Dalam kesempatan itu, Boyamin secara spesifik menyoroti nama Diana yang ikut masuk dalam pendalaman perkara. Ia meminta agar dugaan keterlibatan Wamen PU tersebut diusut sampai tuntas, sehingga tidak terus menyisakan tanda tanya bagi publik.
"Terkait dugaan keterlibatan DK harus segera diusut tuntas demi memberikan kepastian hukum," kata Boyamin.
Ia juga mengingatkan agar tidak ada pihak manapun yang mencoba memberikan perlindungan kepada siapa saja yang terlibat. Boyamin menegaskan bahwa upaya melindungi seseorang justru akan merusak citra institusi Kejaksaan Agung itu sendiri.
"Jangan ada upaya untuk melindungi atau menyelamatkan seseorang dari kasus tersebut karena akan semakin merusak citra Kejaksaan Agung," tegasnya.
Kasus ini bermula dari proyek yang digelar pada 2022-2023. Nilainya mencapai sekitar Rp400 miliar, dan anggarannya berasal dari APBN. Namun, persoalan besar mencuat setelah ditemukan berbagai kerusakan pada rumah-rumah yang telah dibangun untuk para eks pejuang.
Inspektur Jenderal Kementerian Perumahan dan Kawasan Permukiman, Heri Jerman, sebelumnya melaporkan temuan 54 rumah yang mengalami kerusakan berat, bahkan sebagian di antaranya ambruk. Tim ahli dari Fakultas Teknik Universitas Nusa Cendana Kupang yang melakukan pemeriksaan kemudian menemukan sejumlah persoalan teknis mendasar, seperti pemadatan tanah yang tidak maksimal serta pemasangan beton yang dinilai tidak memenuhi standar.
Nama Diana Kusumastuti mengemuka karena ia pernah diperiksa terkait proyek tersebut, berkaitan dengan posisinya saat itu sebagai Direktur Jenderal Cipta Karya. Selain itu, ia juga tercatat pernah menjabat sebagai Komisaris Utama PT Brantas Abipraya, salah satu perusahaan yang menjadi pemenang tender proyek pembangunan rumah tersebut.
Desakan agar perkara ini segera dituntaskan sebelumnya juga datang dari Komisi Kejaksaan (Komjak). Anggota Komjak, Nurokhman, meminta Kejati NTT menjalankan proses hukum secara transparan, profesional, dan berpihak kepada kepentingan para penerima manfaat.

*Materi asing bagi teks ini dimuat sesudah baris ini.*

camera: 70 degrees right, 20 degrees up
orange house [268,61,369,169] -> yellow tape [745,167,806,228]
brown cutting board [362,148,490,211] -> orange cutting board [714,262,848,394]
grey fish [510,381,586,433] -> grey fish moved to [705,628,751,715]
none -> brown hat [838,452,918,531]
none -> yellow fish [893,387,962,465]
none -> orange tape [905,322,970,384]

"Kami mendorong proses hukum bisa berjalan transparan, profesional, dan berpihak kepada kepentingan masyarakat, dalam konteks ini adalah kelompok rentan seperti para eks pejuang Timtim itu," kata Nurokhman.

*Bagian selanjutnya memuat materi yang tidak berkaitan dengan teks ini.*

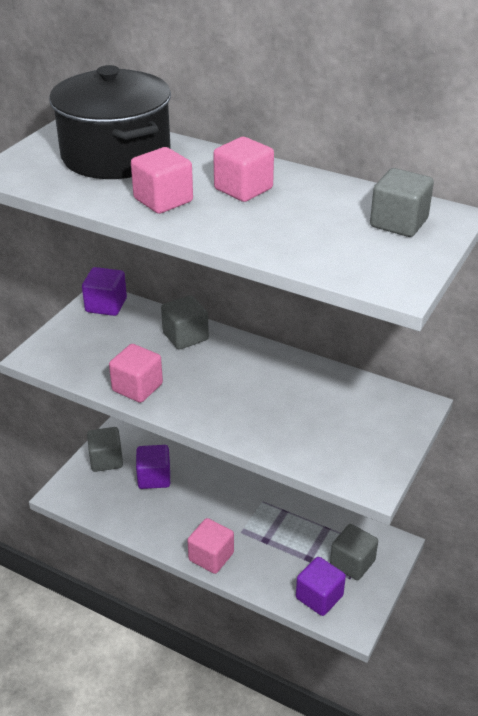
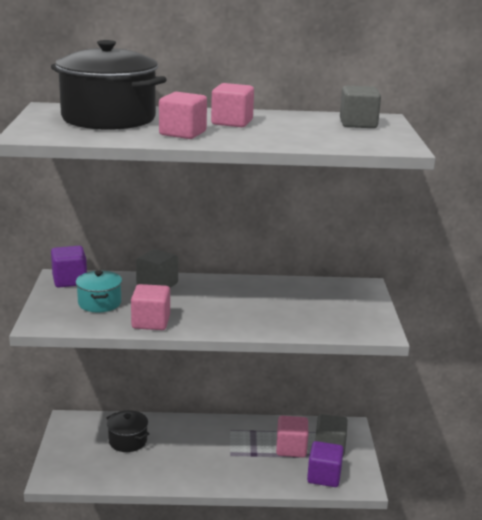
camera: 30 degrees left, 15 degrees down
grey cube [87,427,123,472] -> none
purple cube [136,445,170,489] -> black pot [107,410,149,452]
pink cube [187,518,234,574] -> pink cube moved to [276,416,308,457]
none -> turquoise pot [76,270,122,312]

Sementara itu, Kepala Seksi Penerangan Hukum Kejati NTT, Raka Putra Dharmana, menyatakan bahwa perkara tersebut masih berada pada tahap penyelidikan. Pihaknya masih terus mendalami untuk mencari potensi pidana dalam kasus ini.
"Kasusnya masih penyelidikan. Masih didalami adanya potensi pidana dalam perkara tersebut," kata Raka, Selasa (4/8/2026).
Kejati NTT juga memastikan bahwa peran Diana masih menjadi bagian yang didalami. Wamen PU itu pun masih mungkin untuk dipanggil kembali apabila penyelidik membutuhkan keterangan tambahan darinya di kemudian hari.
"Terkait peran Wamen PU masih terus didalami. Dimungkinkan untuk dipanggil kembali tergantung kebutuhan penyidik nantinya," ujar Raka.